El actor catalán es el nuevo director de la Compañía Nacional de Teatro Clásico

MadridActualizado:

«Vengo a remangarme». Con esta gráfica declaración de intenciones se presentó ayer ante los medios de comunicación Lluís Homar, a quien el Instituto Nacional de las Artes Escénicas y de la Música (Inaem), dependiente del Ministerio de Cultura y Deporte, ha nombrado director de la Compañía Nacional de Teatro Clásico (CNTC). Homar, que sustituirá a partir del 1 de septiembre a Helena Pimenta, no fue presentado, como era habitual hasta ahora con los nombramientos similares, en el Ministerio, sino en el escenario del teatro de La Comedia, algo que no sentó muy bien en el seno de la CNTC. El actor y director catalán ocupará el cargo durante los próximos cinco años, con posibilidad de que se prorrogue otros tres. Su sueldo será cercano a los 67.000 euros brutos anuales, y manejará un presupuesto de 4,15 millones al año. Ha sido elegido de entre catorce candidatos y tiene la facultad de elegir tres cargos de libre designación: adjunto al director, director de producción y director técnico.

Servicio público

Lluís Homar, un excelente actor de intachable trayectoria, confesó estar «feliz, contento, emocionado, cagado y confiado; un cóctel de emociones». Reconoció que lo que le había decidido a presentarse al concurso de méritos que prevé el Código de Buenas Prácticas de Cultura fue «la idea de dirigir a una compañía, y no un teatro». Responsable entre los años 1992 y 1998 del Teatre Lliure (compañía de la que es cofundador y en la que introdujo por vez primera obras en castellano), aseguró entender el teatro «como un servicio público; ese es mi ADN y la máxima que me ha acompañado siempre. Estoy a punto de cumplir 62 años; ya he hecho mi carrera como actor y director, me siento realizado. Llego aquí con actitud de servicio y con la intención de contribuir, aportar y sumar. No vengo a imponer nada sino a recoger lo que hay y añadir desde mi experiencia». En ese sentido, agradeció el «regalazo» que supone tener a un público ya hecho, y reconoció que una de las cosas que más ilusión le hacía era la posibilidad de trabajar con la Joven Compañía Nacional de Teatro Clásico.

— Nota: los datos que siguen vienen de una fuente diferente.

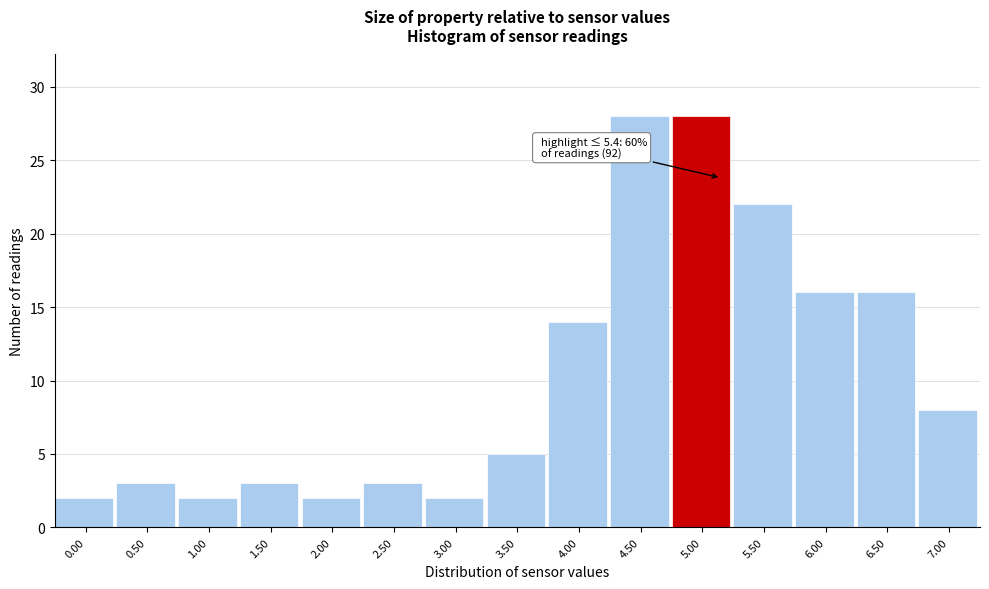

Reading left to right, extract all data points from this chart.

2	3	2	3	2	3	2	5	14	28	28	22	16	16	8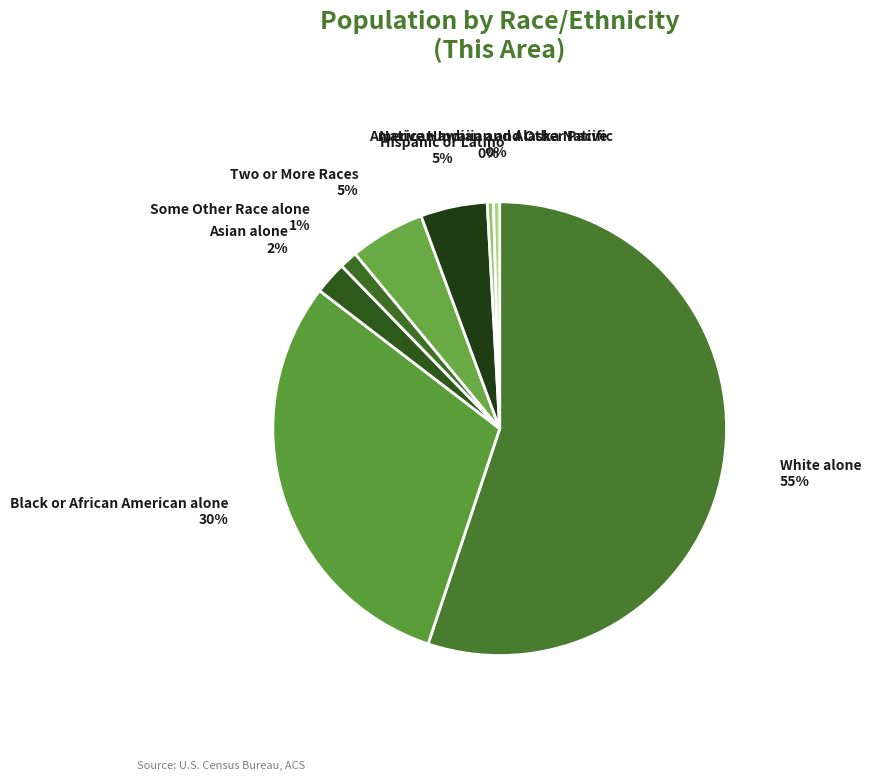

How many segments does this pie chart have?

8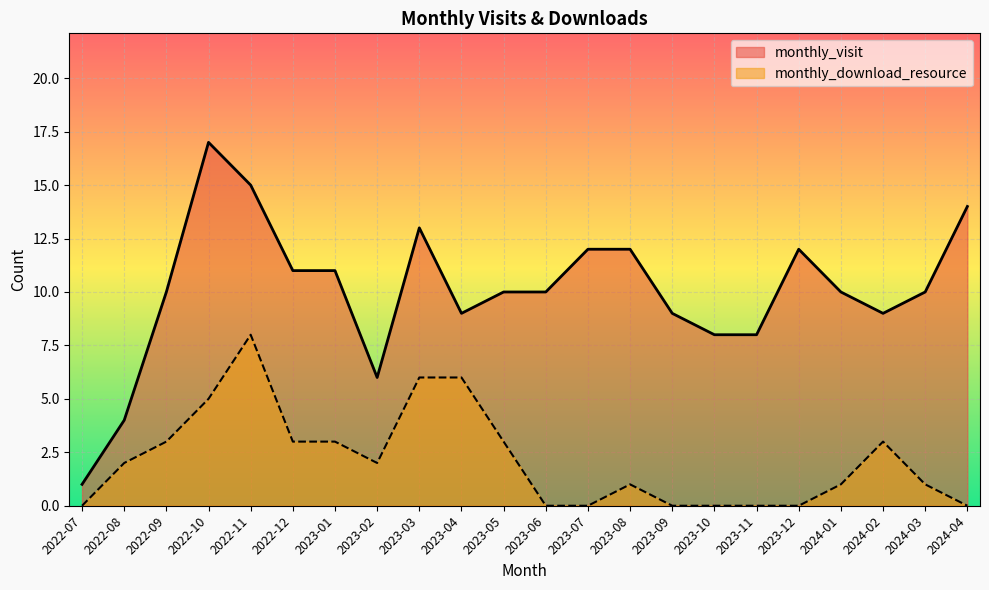

Is it true that monthly_visit equals 10 at 2024-03?

True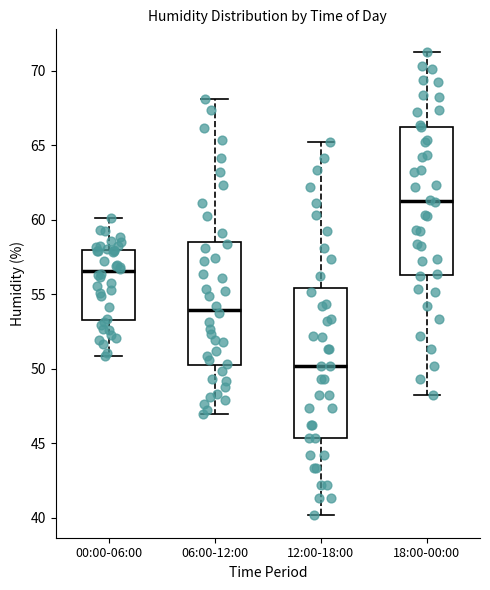

Reading left to right, read every box against the y-axis: the position of its median line, the range the box covers, and the ends of its whiskers. The values are not printed on the chart, so give them approximately, as read against the axis.

00:00-06:00: median 56.5, box 53.5 to 58.0, whiskers 51.0 to 60.0
06:00-12:00: median 54.0, box 50.0 to 58.5, whiskers 47.0 to 68.0
12:00-18:00: median 50.0, box 45.5 to 55.5, whiskers 40.0 to 65.0
18:00-00:00: median 61.5, box 56.5 to 66.5, whiskers 48.0 to 71.0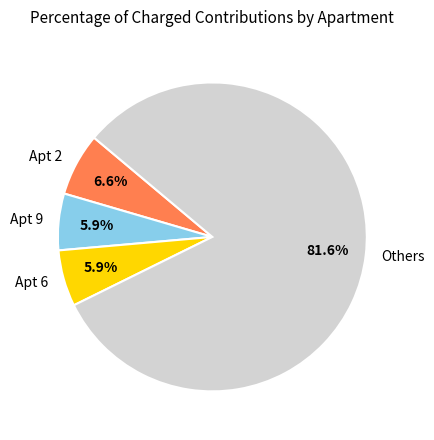

Which has a higher value, Others or Apt 2?

Others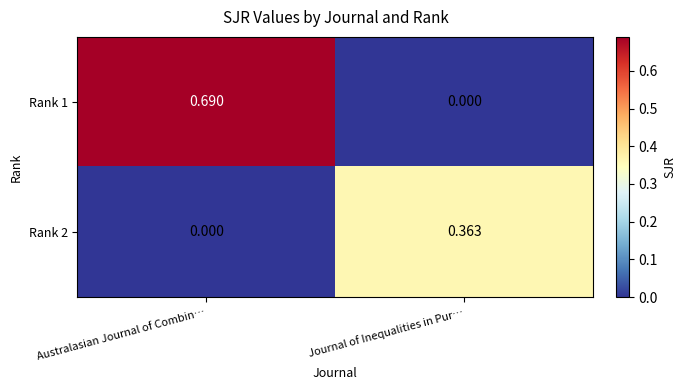

At which category is the sum across all series the highest?

Australasian Journal of Combin…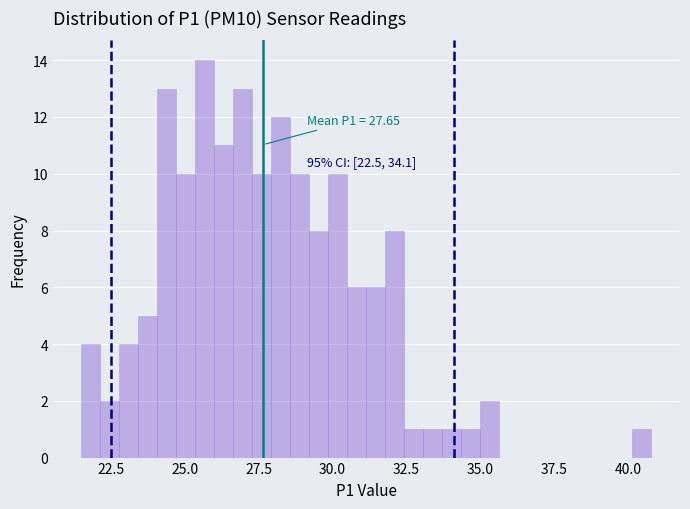

Around what value on the x-axis is the tallest bar? Give the approximate position of its centre, as read against the axis.

25.5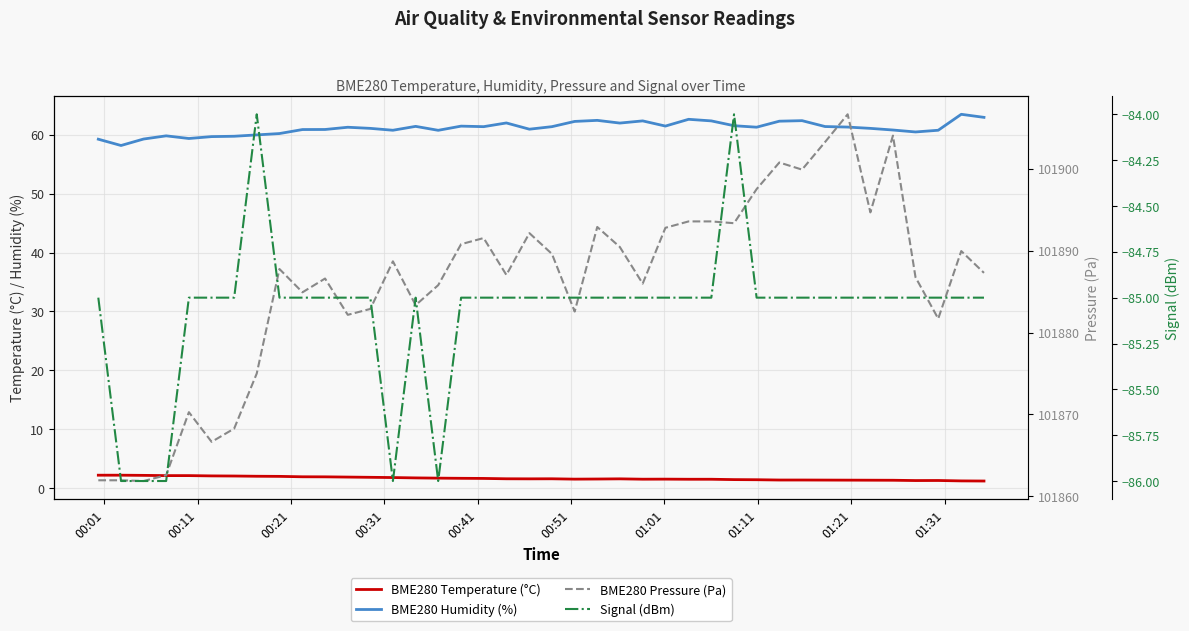

True or false: Signal (dBm) and BME280 Humidity (%) cross at least once.

False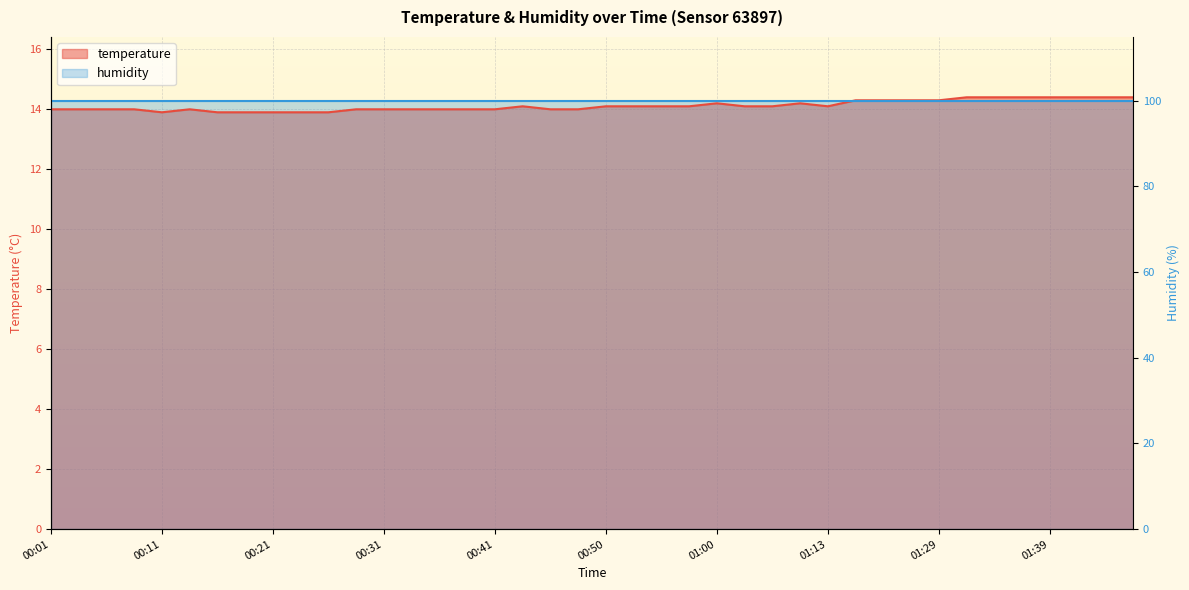

How many interior local valleys (lower than both neighbors) does the data have?

2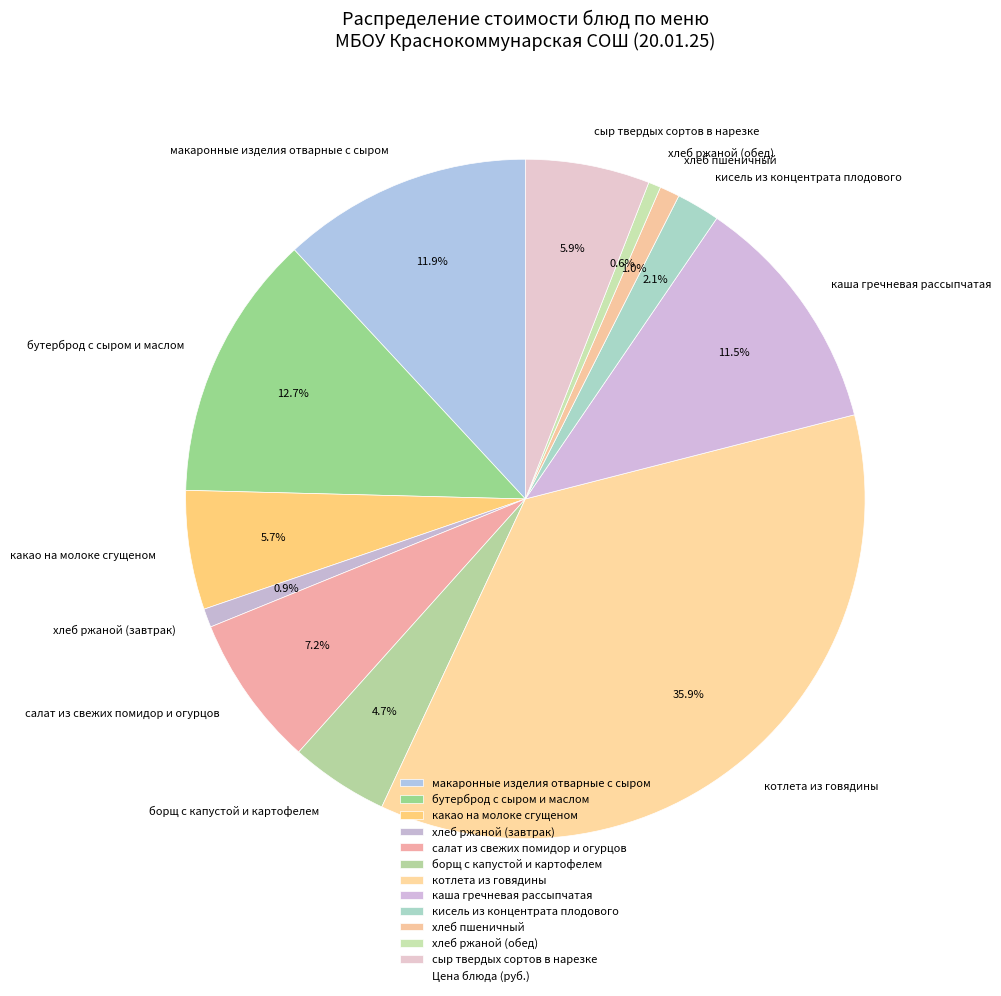

Count the number of slices in the pie.

12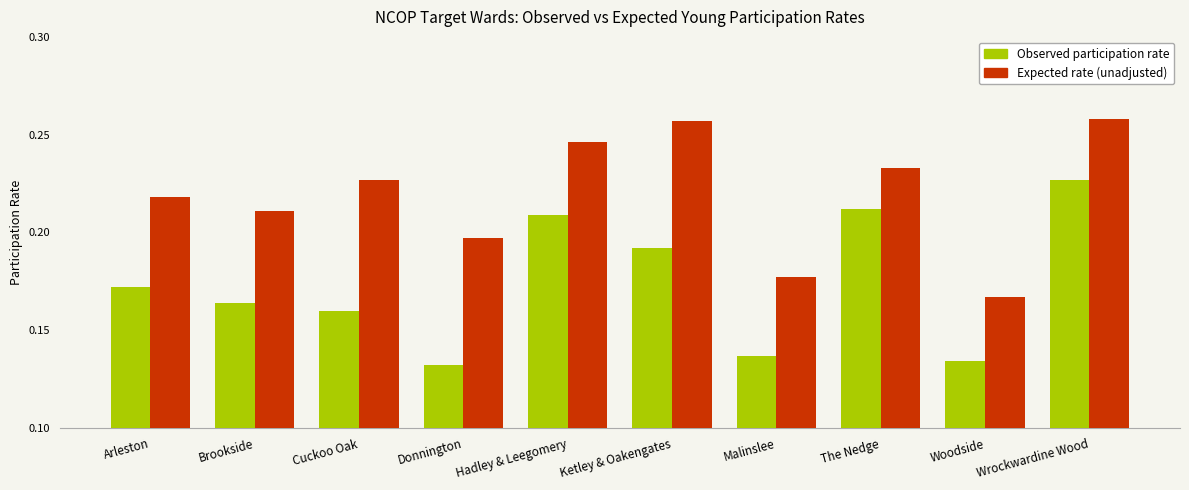

At which label is Expected rate (unadjusted) closest to 0?

Woodside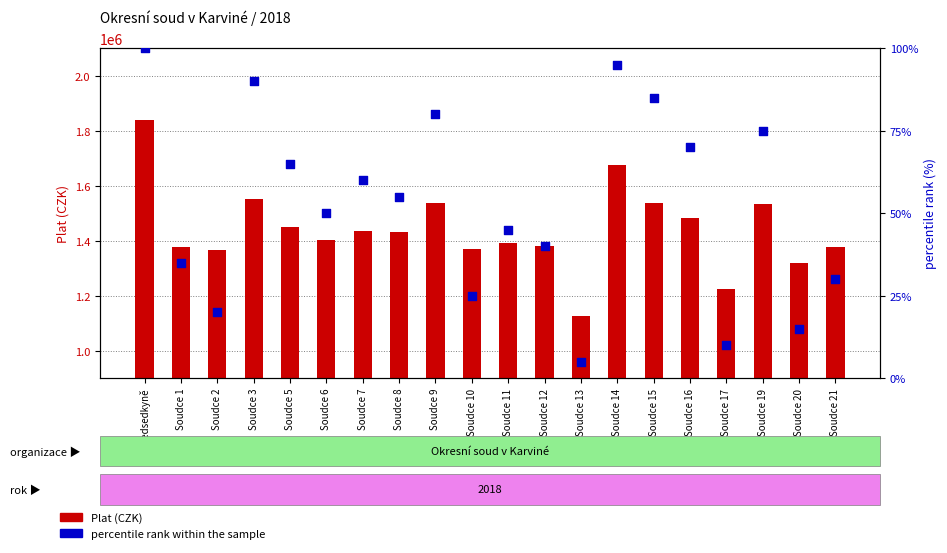

Which series reaches the minimum Y coordinate?

percentile rank within the sample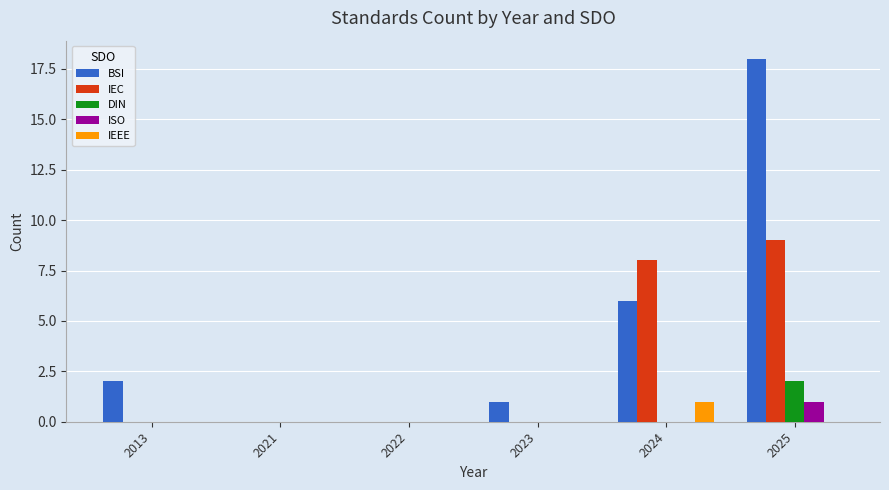

Reading left to right, what are all the values shown in this chart?

BSI: 2013=2	2021=0	2022=0	2023=1	2024=6	2025=18
IEC: 2013=0	2021=0	2022=0	2023=0	2024=8	2025=9
DIN: 2013=0	2021=0	2022=0	2023=0	2024=0	2025=2
ISO: 2013=0	2021=0	2022=0	2023=0	2024=0	2025=1
IEEE: 2013=0	2021=0	2022=0	2023=0	2024=1	2025=0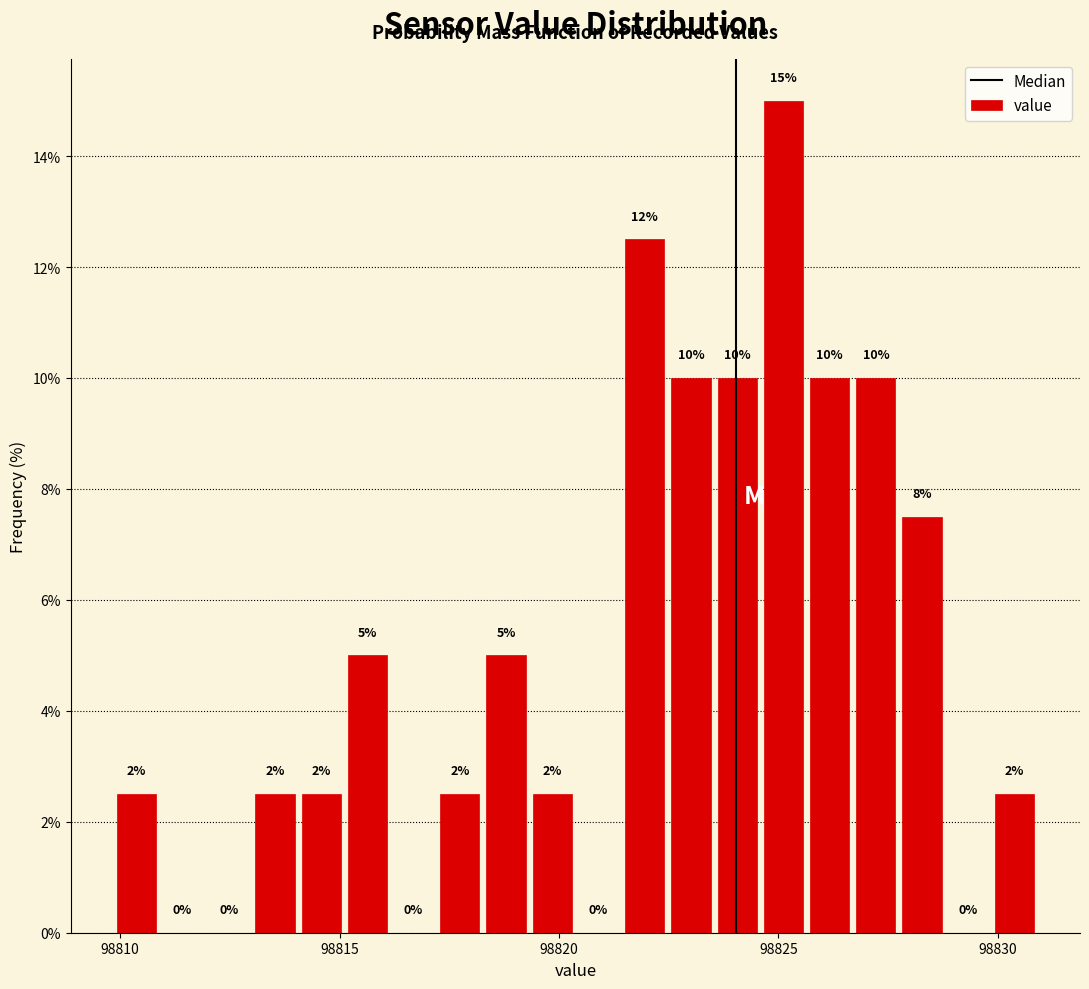

Around what value on the x-axis is the tallest bar? Give the approximate position of its centre, as read against the axis.

98825.0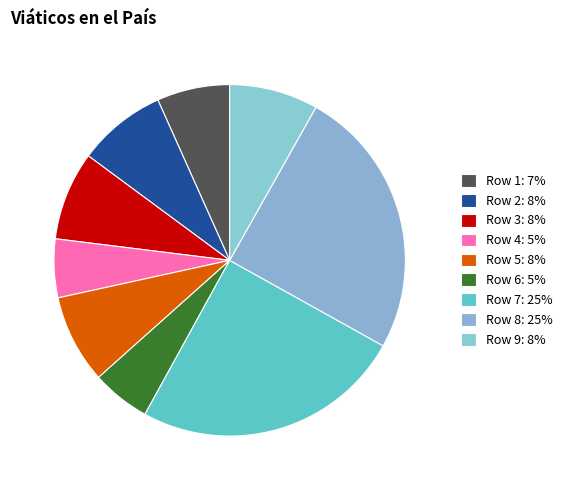

How many segments does this pie chart have?

9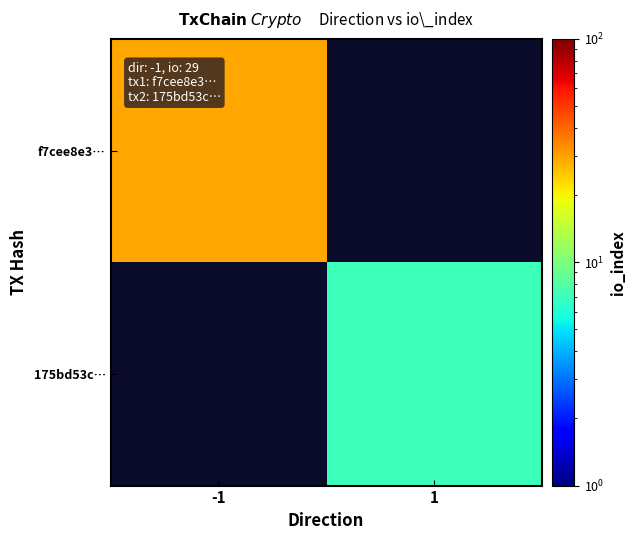

At which label does 175bd53c… reach its minimum?

-1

No abandonará el escenario: tiene previsto actuar y dirigir alternativamente en un montaje por temporada. Y dos son las líneas maestras de su filosofía con respecto a la compañía -aunque agradeció a Helena Pimenta que el trabajo más importante estuviera ya hecho-; por una parte, dijo, «los actores tienen que dar un paso adelante. Hemos aprendido muy bien a hacer nuestro oficio, pero hemos de conseguir un nivel de verdad que ya tienen, por ejemplo, los actores ingleses. Esa verdad es la que consigue que lo que pase encima del escenario se sienta igual en el patio de butacas, y para ello el actor tiene que hacer algo más. No se tiene que ver al actor, sino al ser humano que le sustenta; quiero seres humanos sobre el escenario».

«La palabra es intocable»

Otra de sus líneas de trabajo, anticipó Homar, serán los textos. Bajo la premisa de que «la palabra es intocable, el sancta sanctorum», dijo el nuevo director de la CNTC que cree en el teatro popular, para el gran público, y que no viene con la intención de buscar textos perdidos, sino aquellos que el público conoce y reconoce como suyos. Piensa, además, ampliar el repertorio hasta el siglo XIX. «Creo que las buenas partituras están, Hay que preguntarse si podemos decir que Lope o Calderón son nuestros contemporáneos; yo creo que sí, pero para eso tenemos que desentrañar los textos, no sacralizarlos y hacer una dramaturgia importante». Concluyó Homar que tiene la intención de ampliar la expansión internacional que este año ha actuado ya en el legendario Piccolo Teatro de Milán. «Quiero que la CNTC gane la Eurocopa».